### Dataset extract:
'''

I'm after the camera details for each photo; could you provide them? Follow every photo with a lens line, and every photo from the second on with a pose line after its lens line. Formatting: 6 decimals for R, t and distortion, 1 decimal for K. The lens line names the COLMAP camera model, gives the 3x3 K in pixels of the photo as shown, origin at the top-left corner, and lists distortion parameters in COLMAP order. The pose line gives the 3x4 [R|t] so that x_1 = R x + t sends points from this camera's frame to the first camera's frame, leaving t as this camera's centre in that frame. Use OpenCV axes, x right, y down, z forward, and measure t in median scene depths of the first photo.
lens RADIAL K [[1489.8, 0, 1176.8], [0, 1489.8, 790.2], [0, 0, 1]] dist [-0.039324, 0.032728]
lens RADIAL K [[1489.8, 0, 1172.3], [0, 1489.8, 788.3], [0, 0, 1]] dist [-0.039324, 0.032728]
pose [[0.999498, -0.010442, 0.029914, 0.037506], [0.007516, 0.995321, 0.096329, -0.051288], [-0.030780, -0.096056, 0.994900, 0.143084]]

'''

Please print the lines above, character for character, from the first one up to and including the line with "790.2], [0, 0, 1]] dist [-0.039324, 0.032728]".

I'm after the camera details for each photo; could you provide them? Follow every photo with a lens line, and every photo from the second on with a pose line after its lens line. Formatting: 6 decimals for R, t and distortion, 1 decimal for K. The lens line names the COLMAP camera model, gives the 3x3 K in pixels of the photo as shown, origin at the top-left corner, and lists distortion parameters in COLMAP order. The pose line gives the 3x4 [R|t] so that x_1 = R x + t sends points from this camera's frame to the first camera's frame, leaving t as this camera's centre in that frame. Use OpenCV axes, x right, y down, z forward, and measure t in median scene depths of the first photo.
lens RADIAL K [[1489.8, 0, 1176.8], [0, 1489.8, 790.2], [0, 0, 1]] dist [-0.039324, 0.032728]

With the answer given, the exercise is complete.